I think the appeal of symbolic and hybrid approaches is clear, and progress in this direction would absolutely transform ML capabilities. However, I believe the approach remains immature in a way that the phrase “Human-Level Reinforcement Learning” doesn’t communicate.
The paper uses classical symbolic methods and so faces that classic enemy of GOFAI: super-exponential asymptotics. In order to make the compute more manageable, the following are hard-coded into EMPA:
Direct access to game state (unlike the neural networks, which learned from pixels)
The existence of walls, and which objects are walls
The 14 possible object interactions (That some objects are dangerous, that some can be pushed, some are walls, etc)
Which object is the player, and what type of player (Shooter or MovingAvatar), and which objects are the player’s bullets
The form of the objective (always some object count == 0)
That object interactions are deterministic
That picking up resources is good
The physics of projectile firing: reward was directly transported from a simulation of what a fired projectile hit, obviating the need to plan over that long time horizon
etc, etc, etc
Additionally, the entire algorithm is tuned to their own custom dataset,. None of this would be feasible for Atari games, or indeed the GVGAI competition, whose video game descriptive language they use to write their own environments. There’s a reason they don’t evaluate on any of the many existing benchmarks.
I come across a paper like this every once in a while: “The Revenge of GOFAI”. Dileep George et al’s Recursive cortical networks. Deepmind’s Apperception engine. Tenenbaum’s own Omniglot solver. They have splashy titles and exciting abstracts, but look into the methods section and you’ll find a thousand bespoke and clever shortcuts, feature engineering for the modern age. It’s another form of overfitting, it doesn’t generalize. The super-exponential wall remains as sheer ever and these approaches simply cannot scale.
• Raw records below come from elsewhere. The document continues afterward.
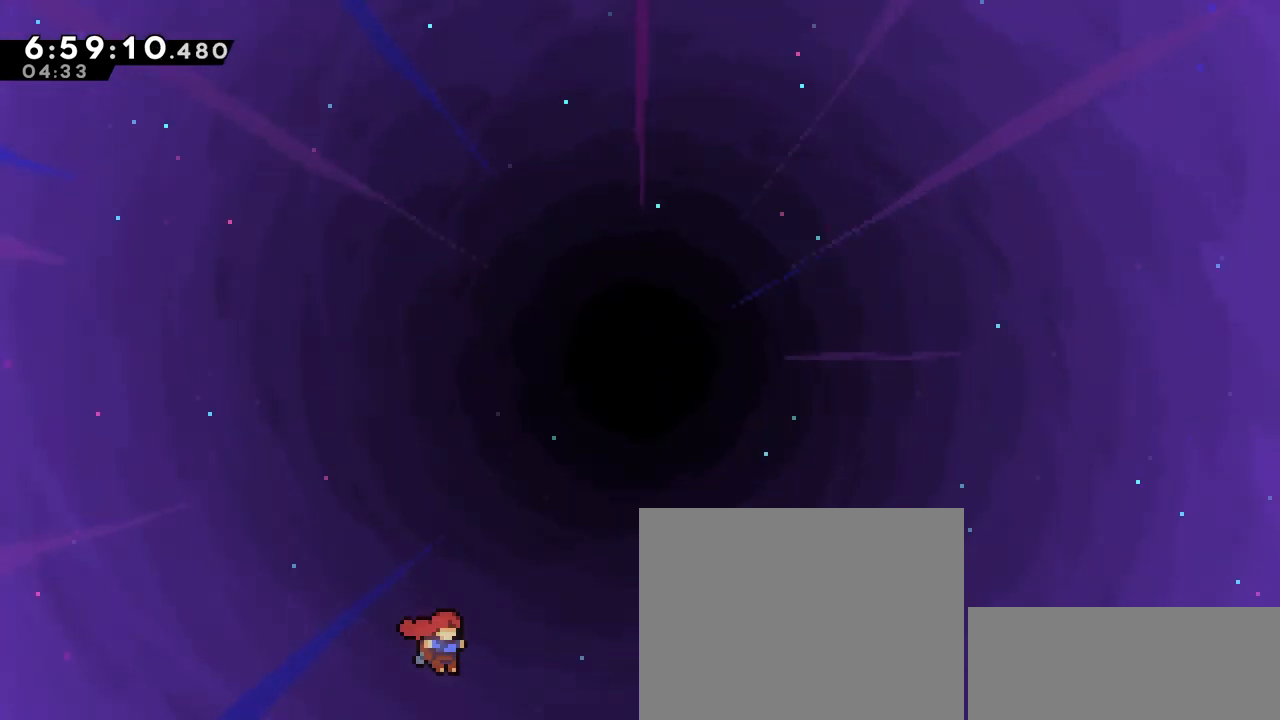
{"keys": ["grab", "jump", "right", "up"], "events": [[167, "dash", "down"], [267, "grab", "down"], [317, "dash", "up"]]}
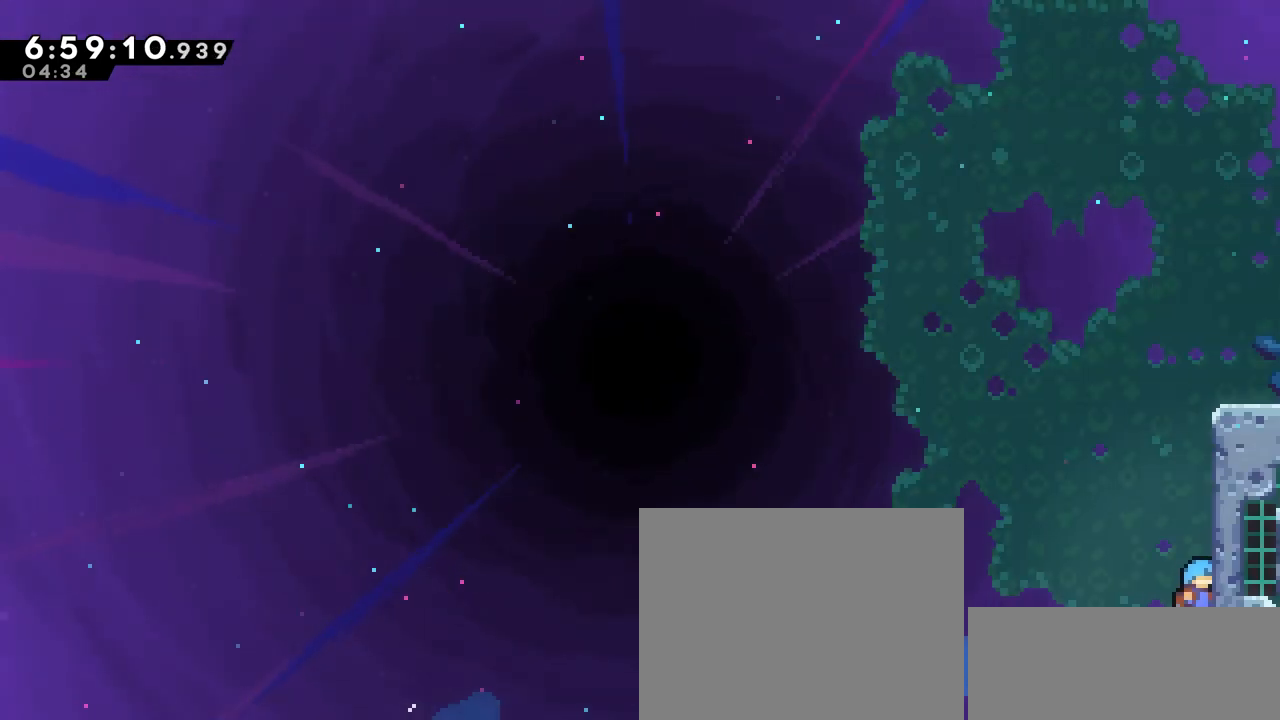
{"keys": ["grab", "up"], "events": [[100, "jump", "up"], [150, "right", "up"]]}
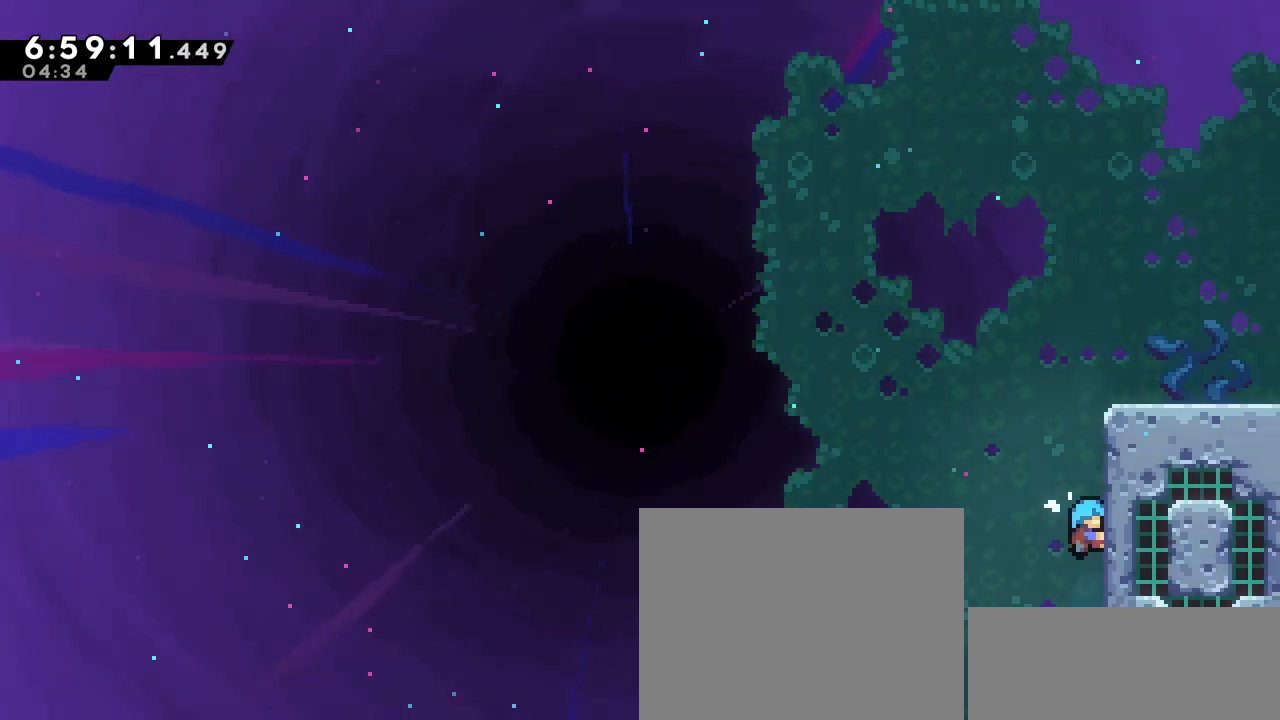
{"keys": ["grab", "jump", "right", "up"], "events": [[117, "jump", "down"], [217, "jump", "up"], [267, "jump", "down"], [267, "right", "down"]]}
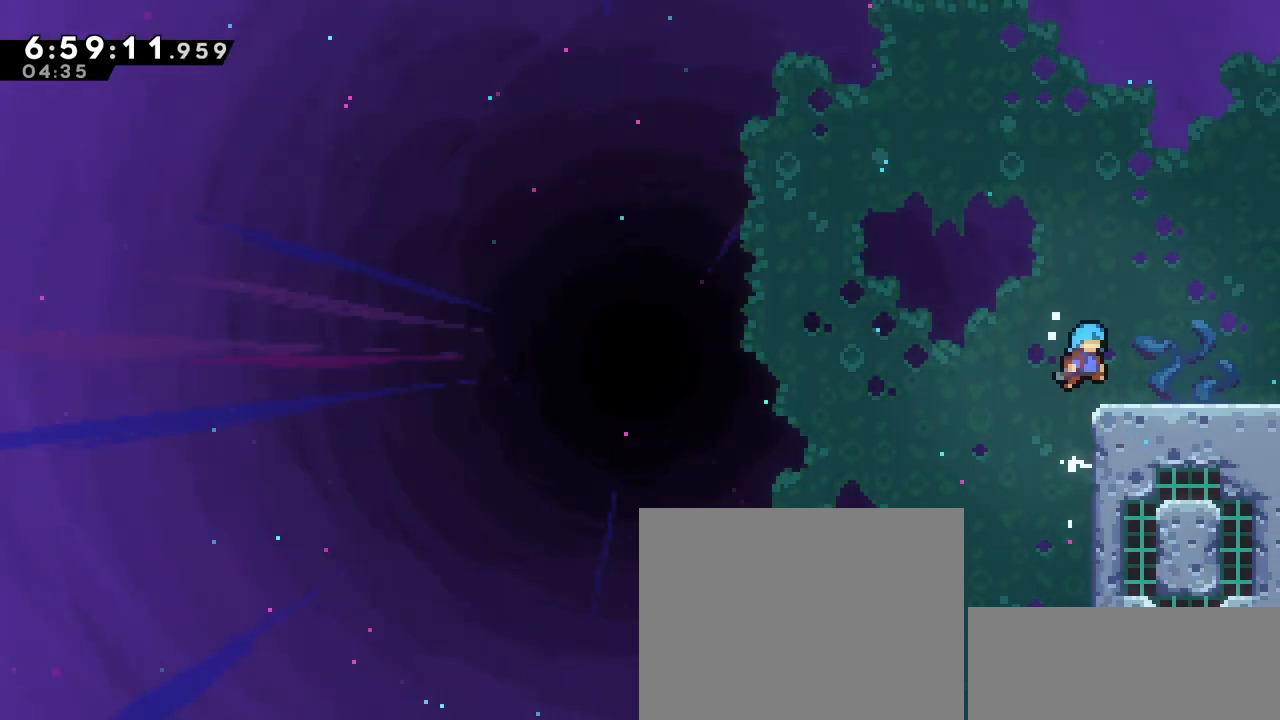
{"keys": ["right", "up"], "events": [[133, "jump", "up"], [217, "grab", "up"], [267, "jump", "down"], [317, "jump", "up"]]}
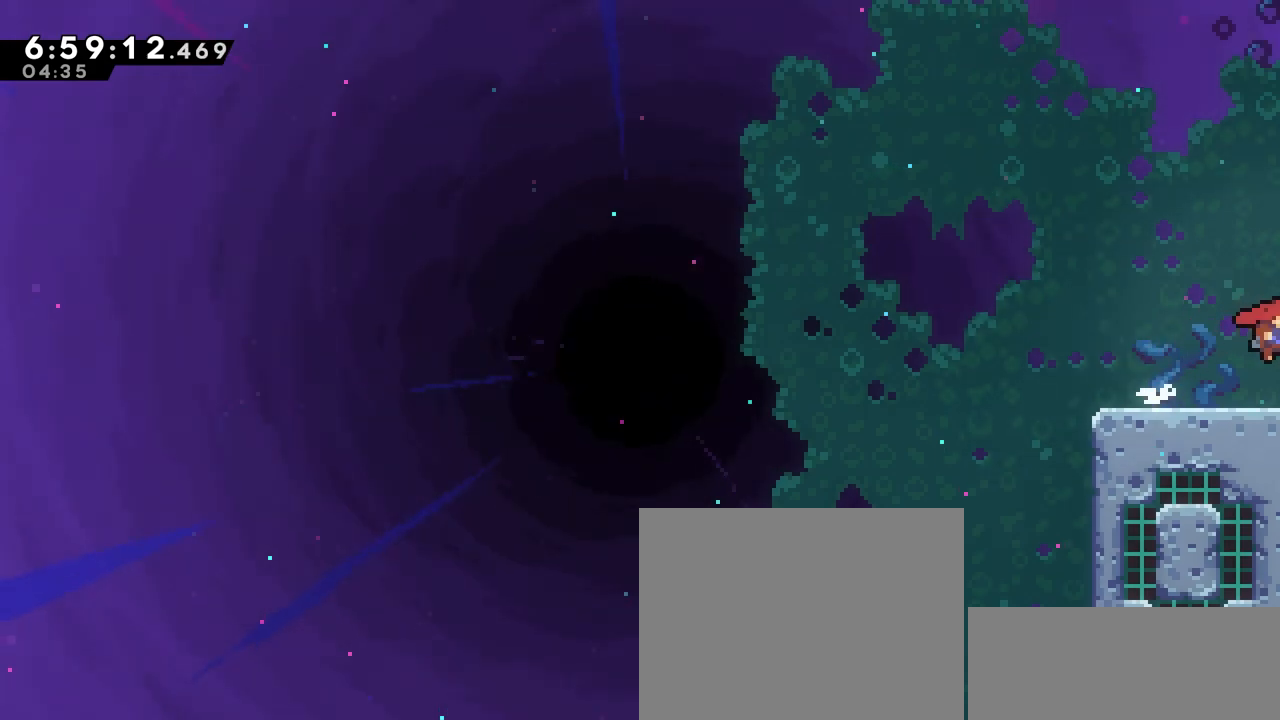
{"keys": ["right"], "events": [[50, "up", "up"]]}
I’ll reiterate that any progress in these areas would mean substantially more powerful, more explainable models. I applaud these researchers for their work on a hard and important problem. However, I can’t consider these papers to represent progress. Instead, I find them aspirational, like the human mind itself: that our methods might someday truly be this capable, without the tricks. I’m left hoping and waiting for insight of a qualitatively different sort.
I think this is a very interesting discussion, and I enjoyed your exposition. However, the piece fails to engage with the technical details or existing literature, to its detriment.
Take your first example, “Tricking GPT-3”. GPT is not: give someone a piece of paper and ask them to finish it. GPT is: You sit behind one way glass watching a man at a typewriter. After every key he presses you are given a chance to press a key on an identical typewriter of your own. If typewriter-man’s next press does not match your prediction, you get an electric shock. You always predict every keystroke, even before he starts typing.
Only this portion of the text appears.